== Stored data entries ==
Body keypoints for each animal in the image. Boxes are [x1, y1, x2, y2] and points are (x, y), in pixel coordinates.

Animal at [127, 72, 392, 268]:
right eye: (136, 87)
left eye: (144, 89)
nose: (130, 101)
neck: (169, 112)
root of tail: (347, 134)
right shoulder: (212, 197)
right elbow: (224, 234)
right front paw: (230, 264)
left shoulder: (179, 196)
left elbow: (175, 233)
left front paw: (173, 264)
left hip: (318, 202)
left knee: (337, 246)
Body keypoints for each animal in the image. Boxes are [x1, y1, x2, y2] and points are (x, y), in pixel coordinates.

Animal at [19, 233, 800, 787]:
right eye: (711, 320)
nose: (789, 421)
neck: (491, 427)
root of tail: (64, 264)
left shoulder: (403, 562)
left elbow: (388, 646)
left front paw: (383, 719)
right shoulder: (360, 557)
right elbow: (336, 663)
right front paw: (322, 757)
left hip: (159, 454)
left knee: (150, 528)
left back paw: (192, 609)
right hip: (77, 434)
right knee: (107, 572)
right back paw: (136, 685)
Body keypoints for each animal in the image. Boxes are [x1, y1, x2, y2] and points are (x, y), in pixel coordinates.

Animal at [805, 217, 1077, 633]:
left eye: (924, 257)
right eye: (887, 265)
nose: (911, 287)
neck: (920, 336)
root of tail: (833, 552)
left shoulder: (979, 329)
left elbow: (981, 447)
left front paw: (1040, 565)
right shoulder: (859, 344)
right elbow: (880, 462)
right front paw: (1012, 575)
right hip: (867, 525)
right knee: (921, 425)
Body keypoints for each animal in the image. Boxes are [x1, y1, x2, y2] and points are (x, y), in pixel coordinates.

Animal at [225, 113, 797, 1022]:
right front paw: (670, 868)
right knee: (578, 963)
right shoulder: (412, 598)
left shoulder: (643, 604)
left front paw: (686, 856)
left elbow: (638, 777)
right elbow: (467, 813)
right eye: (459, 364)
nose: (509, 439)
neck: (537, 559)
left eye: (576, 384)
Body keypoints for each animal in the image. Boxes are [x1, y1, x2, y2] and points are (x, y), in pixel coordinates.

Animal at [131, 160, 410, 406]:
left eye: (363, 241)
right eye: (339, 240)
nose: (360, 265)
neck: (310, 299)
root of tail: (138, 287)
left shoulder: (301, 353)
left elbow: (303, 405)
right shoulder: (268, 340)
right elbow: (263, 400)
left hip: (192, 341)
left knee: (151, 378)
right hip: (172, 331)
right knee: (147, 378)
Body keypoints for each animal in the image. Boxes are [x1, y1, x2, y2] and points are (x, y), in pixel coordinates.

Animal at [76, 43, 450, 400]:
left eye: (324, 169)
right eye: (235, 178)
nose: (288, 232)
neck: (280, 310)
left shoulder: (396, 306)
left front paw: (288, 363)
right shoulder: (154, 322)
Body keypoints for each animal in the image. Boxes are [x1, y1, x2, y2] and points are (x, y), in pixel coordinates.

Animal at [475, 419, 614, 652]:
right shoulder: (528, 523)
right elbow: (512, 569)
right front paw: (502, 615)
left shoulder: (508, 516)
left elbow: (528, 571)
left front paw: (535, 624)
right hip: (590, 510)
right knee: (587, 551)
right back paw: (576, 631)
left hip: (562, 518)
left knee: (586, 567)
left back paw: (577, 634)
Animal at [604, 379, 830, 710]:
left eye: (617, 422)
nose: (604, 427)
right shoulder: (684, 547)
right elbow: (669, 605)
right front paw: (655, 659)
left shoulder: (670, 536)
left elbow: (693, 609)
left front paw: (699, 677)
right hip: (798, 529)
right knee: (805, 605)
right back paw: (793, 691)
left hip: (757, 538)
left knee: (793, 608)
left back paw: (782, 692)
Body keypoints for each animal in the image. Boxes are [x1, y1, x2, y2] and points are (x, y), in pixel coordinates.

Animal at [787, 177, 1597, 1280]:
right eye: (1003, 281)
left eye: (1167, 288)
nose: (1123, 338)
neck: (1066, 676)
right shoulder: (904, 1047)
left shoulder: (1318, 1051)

== Exercise directions ==
If a line comes after the one containing "right knee: (578, 963)", leave it out; set down every line of the data before it, and that line itself, exactly.

== Exercise solution ==
Body keypoints for each animal in the image. Boxes are [x1, y1, x2, y2] and points are (x, y), in pixel coordinates.

Animal at [127, 72, 392, 268]:
right eye: (136, 87)
left eye: (144, 89)
nose: (130, 101)
neck: (169, 112)
root of tail: (347, 134)
right shoulder: (212, 197)
right elbow: (224, 234)
right front paw: (230, 264)
left shoulder: (179, 196)
left elbow: (175, 233)
left front paw: (173, 264)
left hip: (318, 202)
left knee: (337, 246)
Body keypoints for each animal in the image. Boxes are [x1, y1, x2, y2] and points are (x, y), in pixel coordinates.

Animal at [19, 233, 800, 787]:
right eye: (711, 320)
nose: (789, 421)
neck: (491, 427)
root of tail: (64, 264)
left shoulder: (403, 562)
left elbow: (388, 646)
left front paw: (383, 719)
right shoulder: (360, 557)
right elbow: (336, 663)
right front paw: (322, 757)
left hip: (159, 454)
left knee: (150, 528)
left back paw: (192, 609)
right hip: (77, 434)
right knee: (107, 572)
right back paw: (136, 685)
Body keypoints for each animal in the image. Boxes are [x1, y1, x2, y2] and points are (x, y), in pixel coordinates.

Animal at [805, 217, 1077, 633]:
left eye: (924, 257)
right eye: (887, 265)
nose: (911, 287)
neck: (920, 336)
root of tail: (833, 552)
left shoulder: (979, 329)
left elbow: (981, 447)
left front paw: (1040, 565)
right shoulder: (859, 344)
right elbow: (880, 462)
right front paw: (1012, 575)
right hip: (867, 525)
right knee: (921, 425)
Body keypoints for each animal in the image. Boxes are [x1, y1, x2, y2] and points are (x, y), in pixel coordinates.

Animal at [225, 113, 797, 1022]:
right front paw: (670, 868)
right knee: (578, 963)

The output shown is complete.